Within four hours, American soldiers killed 504 civilians, most of them women, the elderly and children. Viet Cong soldiers were 240km from My Lai at that time. The Charlie platoon’s commander – Lieutenant William Calley ordered to “kill them all, burn all” in the village. This platoon killed more than 300 civilians in My Lai alone. (After the massacre was exposed, only Calley was brought to the military court and was only put under house arrest for three years.)

The massacre came to light 16 months later, by reporter Seymour Hersh. Hersh sent many letters to American government officials asking to investigate the “bloody and dark” incident at Pinkville (the way US army called My Lai village).

Hersh also conducted an independent investigation. In September 1969, the Time, Newsweek and The Plain Dealer (Life now) published Hersh’s reportage, illustrated by Ron Haeberle’s photos. Haeberle was a war photo-journalist who joined Charlie platoon on March 16, 1968.

Hersh then won the Pullizer Prize for the reportage.

Return to My Lai

The My Lai Massacre on The Cleveland Plain Dealer, photo by Ronald Haeberle.

Ron Haeberle was not a professional journalist, just a trainee soldier at that time. He was assigned to follow Charlie platoon to take photo of dead bodies to serve the army’s report of “achievement in destroying Viet Cong” and to supply pictures for the army’s Stars and Stripes Newspaper.
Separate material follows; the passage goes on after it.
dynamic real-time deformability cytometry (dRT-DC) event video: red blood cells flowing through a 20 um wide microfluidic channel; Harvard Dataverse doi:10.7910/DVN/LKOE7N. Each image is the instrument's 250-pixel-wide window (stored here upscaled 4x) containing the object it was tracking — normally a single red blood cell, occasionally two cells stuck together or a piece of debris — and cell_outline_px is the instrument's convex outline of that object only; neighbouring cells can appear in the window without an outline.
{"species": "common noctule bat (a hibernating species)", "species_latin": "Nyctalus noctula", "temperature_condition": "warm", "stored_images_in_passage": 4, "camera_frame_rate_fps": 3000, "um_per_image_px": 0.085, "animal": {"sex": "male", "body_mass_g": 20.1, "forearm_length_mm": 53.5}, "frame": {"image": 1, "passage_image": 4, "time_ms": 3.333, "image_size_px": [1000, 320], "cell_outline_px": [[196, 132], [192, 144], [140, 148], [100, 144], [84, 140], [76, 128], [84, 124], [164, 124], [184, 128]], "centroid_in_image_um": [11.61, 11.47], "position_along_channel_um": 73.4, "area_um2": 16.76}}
In that fatal morning, Haeberle arrived at My Lai on a helicopter, with two cameras, a Laika to take black-and-white picture for the army and a Nikon to take color photos for himself.

Many newspapers questioned how Haeberle could “fool” the US army to take the Nikon and rolls of color film back home to cause the “aftershock” one year later, but Haeberle has not talked about this.
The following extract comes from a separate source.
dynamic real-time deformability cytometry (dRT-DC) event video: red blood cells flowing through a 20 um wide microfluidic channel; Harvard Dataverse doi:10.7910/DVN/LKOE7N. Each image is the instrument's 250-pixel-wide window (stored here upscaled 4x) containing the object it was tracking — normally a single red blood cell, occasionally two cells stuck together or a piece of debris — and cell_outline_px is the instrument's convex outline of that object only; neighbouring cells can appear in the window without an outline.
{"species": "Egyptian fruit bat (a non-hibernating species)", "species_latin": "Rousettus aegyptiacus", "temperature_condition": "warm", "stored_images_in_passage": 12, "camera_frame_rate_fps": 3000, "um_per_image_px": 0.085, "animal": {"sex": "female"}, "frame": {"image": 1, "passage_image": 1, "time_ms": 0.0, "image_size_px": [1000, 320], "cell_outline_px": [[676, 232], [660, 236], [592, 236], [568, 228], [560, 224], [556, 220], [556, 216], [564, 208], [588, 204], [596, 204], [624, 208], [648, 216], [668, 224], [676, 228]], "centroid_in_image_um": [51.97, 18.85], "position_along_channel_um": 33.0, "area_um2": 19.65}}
Victims of the My Lai Massacre, photo by Ronald Haeberle.

After being refused by some famous newspapers, correspondent Hersh published the first article about the My Lai Massacre on a little known newspaper. Reading Hersh’s story, Haeberle decided to call his friend, Joe Eszterhas, a former sub-editor of The Plain Dealer to disclose his photos of the My Lai Massacre.

When the first pictures were posted on this newspaper, many American were very shocked. They could not believe that it is the truth. “Heros” of the US army became brutal killers. A large-scale investigation, led by general Willian Peers, was carried out in three months. Haeberle became a significant witness in the most disreputable scandal of the US army.

Haeberle returned to Son My on October 23, to visit the old battlefield, where the massacre occurred, with Tran Van Duc, a Vietnamese German, one of the survival in the My Lai massacre.